A noi genitori si è ghiacciato il sangue quando la cronaca ci ha raccontato l’episodio del pullman dirottato con a bordo decine di bambini. L’intenzione del dirottatore sembrava quella di fare una strage, ma due bambini sono riusciti a lanciare l’allarme e, in mezzo a molta paura, alla fine si sono salvati tutti. Inutile dire, però, che notizie di questo tipo hanno un impatto fortissimo sulla vita di chi vi si trova coinvolto, considerato che un’esperienza di questa natura rappresenta il massimo della traumatizzazione che un soggetto può sperimentare. Bisognerà, su questi bambini e sulle loro famiglie, promuovere interventi di desensibilizzazione al ricordo dell’esperienza vissuta, altrimenti il rischio è che si sviluppi e strutturi un disturbo da stress di natura post-traumatica. Ma in questo scritto, vorrei approfondire il tema di come eventi di questa natura rappresentano in realtà una causa di traumatizzazione indiretta anche per tutti coloro che vi assistono attraverso telegiornali e riprese video che, in questi giorni, hanno invaso i programmi dei palinsesti televisivi ad ogni ora del giorno. Una scena tremenda viene così riproposta alla visione degli spettatori continuamente generando una serie di conseguenze il cui impatto a breve, medio e lungo termine non è trascurabile. Soprattutto per i nostri figli.
Il primo effetto è l’incremento della percezione del pericolo. Ovvero quando un evento singolo viene raccontato ripetutamente e in modo quasi ossessivo dai media, soprattutto attraverso codici di natura emozionale (non si hanno notizie nuove da comunicare, ma si fornisce una costante esperienza emotiva destabilizzante allo spettatore, che non riesce perciò a sganciarsi dall’invischiamento in cui quel modo di raccontare i fatti lo tiene intrappolato), ecco che quell’evento diventa una sorta di pensiero fisso. La mente non si riesce a staccare da quelle immagini e da quelle notizie, tutto viene amplificato. E alla fine, ciò che ci succede è che da un singolo fatto, noi deriviamo una generalizzazione che riguarda non più solo quel fatto, ma la nostra visione del mondo. I bambini che assistono ai fatti raccontati, alla nostra ansia crescente e preoccupazione che ne deriva, alla fine tendono a “imparare” che il mondo è un posto molto pericoloso e che ogni passo che loro fanno fuori dalla zona di protezione dei loro genitori può esporli a pericoli irrimediabili. In effetti, questo è ciò che sta succedendo a molti dei nostri figli. Non li autorizziamo più a gestire uno spazio di vita in autonomia e libertà nello spazio che sta “fuori di casa”. Avvertiamo il pericolo come incombente su di loro e li accompagniamo sempre e dappertutto, anche se sono già preadolescenti o giovani adolescenti. In questo modo, però, loro rimangono sempre in una zona di dipendenza che viene alimentata dalla nostra ansia e paura di tutto. Per uscire da questo circolo vizioso, dovremmo imparare a pensare che c’è sempre una dose di rischio abbinata alla nostra vita e che tale “dose” è fisiologica e non può essere eliminata. Il fatto del dirottamento del bus, resta un “fatto” singolo. Terribile, deprecabile, ma non generalizzabile. E noi dovremmo continuare ad alimentare il bisogno di esplorare e di conoscere il mondo e gli altri nei nostri figli, non il contrario. Mentre, il messaggio principale che i nostri figli sentono dopo fatti come questo è: “Vivi in allarme e impara a difenderti, perché tutto e tutti ti possono far male”.
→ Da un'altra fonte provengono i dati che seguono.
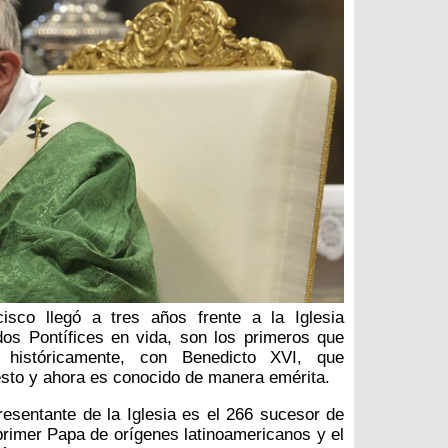
isco llegó a tres años frente a la Iglesia
dos Pontífices en vida, son los primeros que
históricamente, con Benedicto XVI, que
esto y ahora es conocido de manera emérita.
esentante de la Iglesia es el 266 sucesor de
primer Papa de orígenes latinoamericanos y el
Il secondo effetto che una notizia del genere produce è l’amplificazione della visione dello straniero come un potenziale attentatore e terrorista, quindi come qualcuno di pericoloso che ci espone a rischi crescenti. Inutile dire che su questo, media e politica ci marciano alla grande. Ma nella notizia del bus dirottato, c’è un’importante componente che va mostrata ai nostri figli, legata al fatto che il ragazzino eroe che ha salvato tutti è anch’egli uno straniero, tra l’altro senza cittadinanza italiana. Ovvero, potremmo dire, in questa storia è lo straniero che attacca ed è sempre lo straniero che salva. Ovvero: non esiste una categoria etnica o geografica per i percorsi del bene e del male, nelle nostre vite. Esistono invece scelte e responsabilità che ciascuno fa e agisce.
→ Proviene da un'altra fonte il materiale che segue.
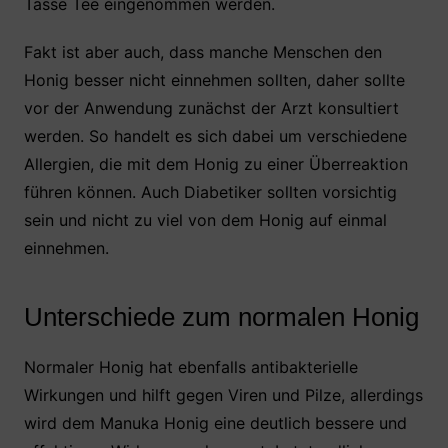
Tasse Tee eingenommen werden.
Fakt ist aber auch, dass manche Menschen den
Honig besser nicht einnehmen sollten, daher sollte
vor der Anwendung zunächst der Arzt konsultiert
werden. So handelt es sich dabei um verschiedene
Allergien, die mit dem Honig zu einer Überreaktion
führen können. Auch Diabetiker sollten vorsichtig
sein und nicht zu viel von dem Honig auf einmal
einnehmen.
Unterschiede zum normalen Honig
Normaler Honig hat ebenfalls antibakterielle
Wirkungen und hilft gegen Viren und Pilze, allerdings
wird dem Manuka Honig eine deutlich bessere und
Insomma, un fatto di cronaca – per fortuna a lieto fine – come quello di San Donato nella vita di noi che non eravamo lì a viverlo, ma che vi abbiamo assistito tramite la copertura dei media che ne è stata fatta, potrebbe farci parlare insieme ad un figlio del bene e del male (argomento più che mai necessario per chi sta crescendo) oppure di razza, religione, invasione e confini da presidiare. Ognuno faccia la sua scelta.